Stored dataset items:
* * * *

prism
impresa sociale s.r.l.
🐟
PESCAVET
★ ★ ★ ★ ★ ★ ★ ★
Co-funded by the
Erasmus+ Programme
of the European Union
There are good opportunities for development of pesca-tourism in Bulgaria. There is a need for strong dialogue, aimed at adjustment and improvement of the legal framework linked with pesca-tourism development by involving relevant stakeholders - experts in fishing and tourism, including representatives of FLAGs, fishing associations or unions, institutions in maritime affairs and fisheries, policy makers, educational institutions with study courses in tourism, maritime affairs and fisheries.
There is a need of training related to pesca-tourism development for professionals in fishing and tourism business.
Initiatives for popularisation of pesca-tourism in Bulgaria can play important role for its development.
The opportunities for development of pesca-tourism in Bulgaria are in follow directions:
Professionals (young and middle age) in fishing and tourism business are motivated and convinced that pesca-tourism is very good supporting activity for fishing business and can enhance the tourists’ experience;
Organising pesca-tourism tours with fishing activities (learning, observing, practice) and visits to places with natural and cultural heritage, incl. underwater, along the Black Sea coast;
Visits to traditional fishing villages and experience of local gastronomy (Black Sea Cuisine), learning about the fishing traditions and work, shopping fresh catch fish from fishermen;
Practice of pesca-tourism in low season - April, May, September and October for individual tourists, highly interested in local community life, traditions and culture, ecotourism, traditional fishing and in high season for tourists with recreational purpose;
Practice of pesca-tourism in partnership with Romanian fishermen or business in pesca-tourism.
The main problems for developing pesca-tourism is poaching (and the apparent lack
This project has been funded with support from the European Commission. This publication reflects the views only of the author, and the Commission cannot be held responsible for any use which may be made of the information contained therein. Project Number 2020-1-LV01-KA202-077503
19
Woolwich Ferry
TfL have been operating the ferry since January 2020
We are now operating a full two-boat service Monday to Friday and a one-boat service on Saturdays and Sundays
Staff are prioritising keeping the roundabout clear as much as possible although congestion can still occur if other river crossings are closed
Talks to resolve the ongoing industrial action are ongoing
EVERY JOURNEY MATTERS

* * * *

YOUR TASK
Only the last part of the entries above is needed: please copy the line with "This project has" and each line after it exactly.

RESULT OF THE EXERCISE
This project has been funded with support from the European Commission. This publication reflects the views only of the author, and the Commission cannot be held responsible for any use which may be made of the information contained therein. Project Number 2020-1-LV01-KA202-077503
19
Woolwich Ferry
TfL have been operating the ferry since January 2020
We are now operating a full two-boat service Monday to Friday and a one-boat service on Saturdays and Sundays
Staff are prioritising keeping the roundabout clear as much as possible although congestion can still occur if other river crossings are closed
Talks to resolve the ongoing industrial action are ongoing
EVERY JOURNEY MATTERS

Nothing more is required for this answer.